[ACTIVITY] Quote the rows below word for word, starting with the line that contains "apeuta Caracteroanalítica - Colegiada" and going on through the line that contains "45,00 € za paušál". Leave the pictures out.

________________________________________

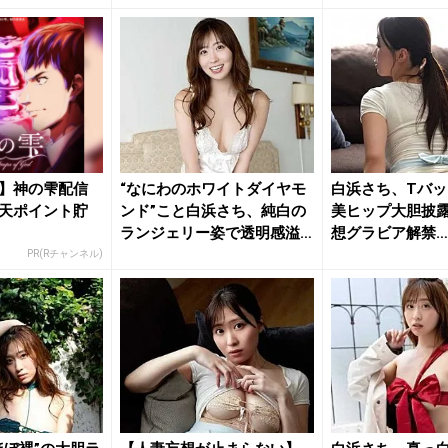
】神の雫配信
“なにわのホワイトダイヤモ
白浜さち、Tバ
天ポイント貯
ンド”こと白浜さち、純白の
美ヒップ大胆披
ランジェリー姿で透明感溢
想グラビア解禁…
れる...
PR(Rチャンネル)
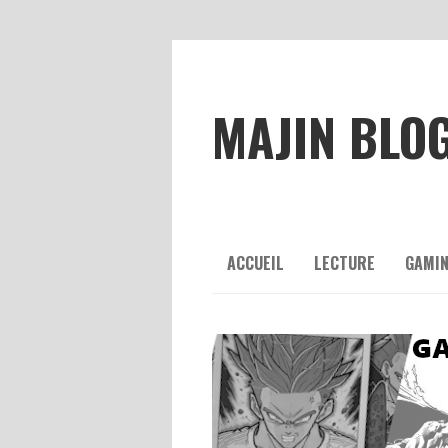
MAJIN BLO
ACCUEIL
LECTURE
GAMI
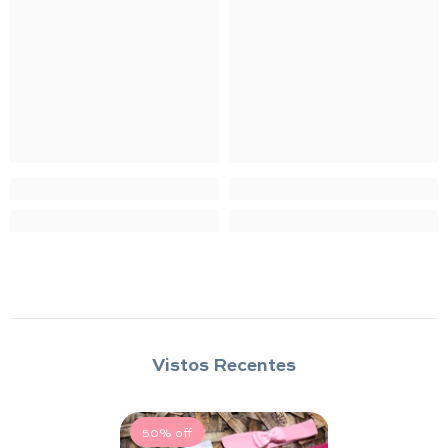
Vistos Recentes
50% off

________________________________________

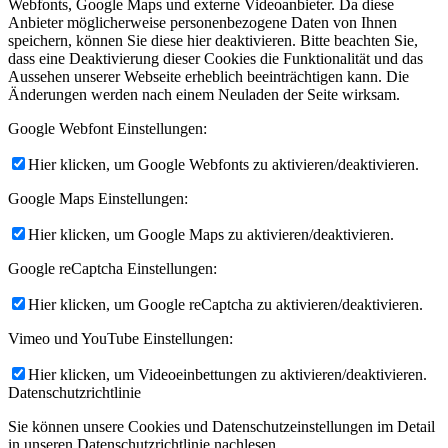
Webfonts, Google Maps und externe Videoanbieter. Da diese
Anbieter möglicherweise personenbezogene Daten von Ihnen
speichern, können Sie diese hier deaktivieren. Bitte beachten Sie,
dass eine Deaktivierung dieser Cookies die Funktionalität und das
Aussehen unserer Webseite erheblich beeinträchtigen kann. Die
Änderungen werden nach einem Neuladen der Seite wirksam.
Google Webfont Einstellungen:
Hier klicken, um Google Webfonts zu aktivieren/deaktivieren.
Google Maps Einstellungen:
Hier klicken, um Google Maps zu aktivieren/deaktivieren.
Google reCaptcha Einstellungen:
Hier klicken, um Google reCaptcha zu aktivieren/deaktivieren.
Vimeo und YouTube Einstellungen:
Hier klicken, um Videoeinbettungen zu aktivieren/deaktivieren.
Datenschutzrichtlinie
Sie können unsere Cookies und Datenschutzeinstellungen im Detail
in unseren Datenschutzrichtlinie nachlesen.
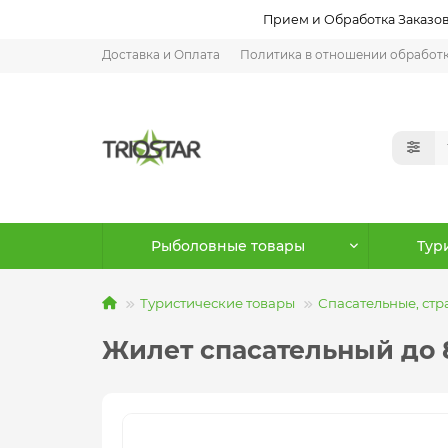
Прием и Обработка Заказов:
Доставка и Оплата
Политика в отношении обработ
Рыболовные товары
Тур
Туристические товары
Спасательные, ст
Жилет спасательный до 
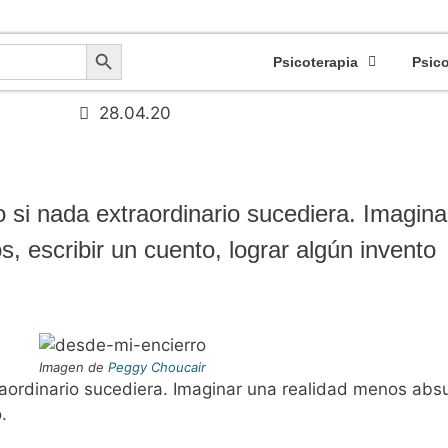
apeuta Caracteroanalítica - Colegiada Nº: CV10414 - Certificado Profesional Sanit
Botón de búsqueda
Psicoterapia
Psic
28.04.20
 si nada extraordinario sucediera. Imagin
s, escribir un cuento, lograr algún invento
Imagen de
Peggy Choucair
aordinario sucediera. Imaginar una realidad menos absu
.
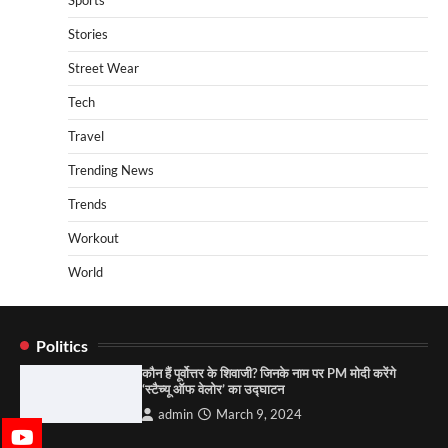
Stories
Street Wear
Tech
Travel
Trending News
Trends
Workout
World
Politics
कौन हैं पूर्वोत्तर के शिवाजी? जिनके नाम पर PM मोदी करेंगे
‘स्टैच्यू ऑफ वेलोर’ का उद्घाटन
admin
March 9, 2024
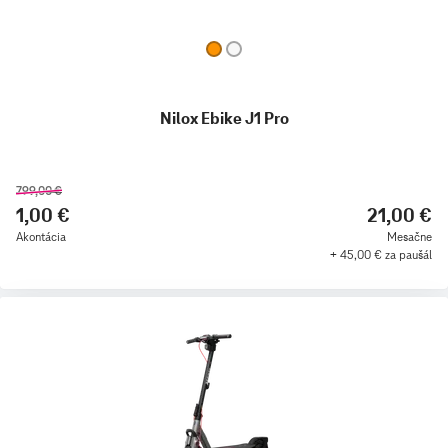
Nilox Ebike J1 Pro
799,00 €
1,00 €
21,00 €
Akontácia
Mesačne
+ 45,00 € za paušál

________________________________________

[SOLVED EXERCISE]
apeuta Caracteroanalítica - Colegiada Nº: CV10414 - Certificado Profesional Sanit
Botón de búsqueda
Psicoterapia
Psic
28.04.20
 si nada extraordinario sucediera. Imagin
s, escribir un cuento, lograr algún invento
Imagen de
Peggy Choucair
aordinario sucediera. Imaginar una realidad menos absu
.
Stories
Street Wear
Tech
Travel
Trending News
Trends
Workout
World
Politics
कौन हैं पूर्वोत्तर के शिवाजी? जिनके नाम पर PM मोदी करेंगे
‘स्टैच्यू ऑफ वेलोर’ का उद्घाटन
admin
March 9, 2024
Nilox Ebike J1 Pro
799,00 €
1,00 €
21,00 €
Akontácia
Mesačne
+ 45,00 € za paušál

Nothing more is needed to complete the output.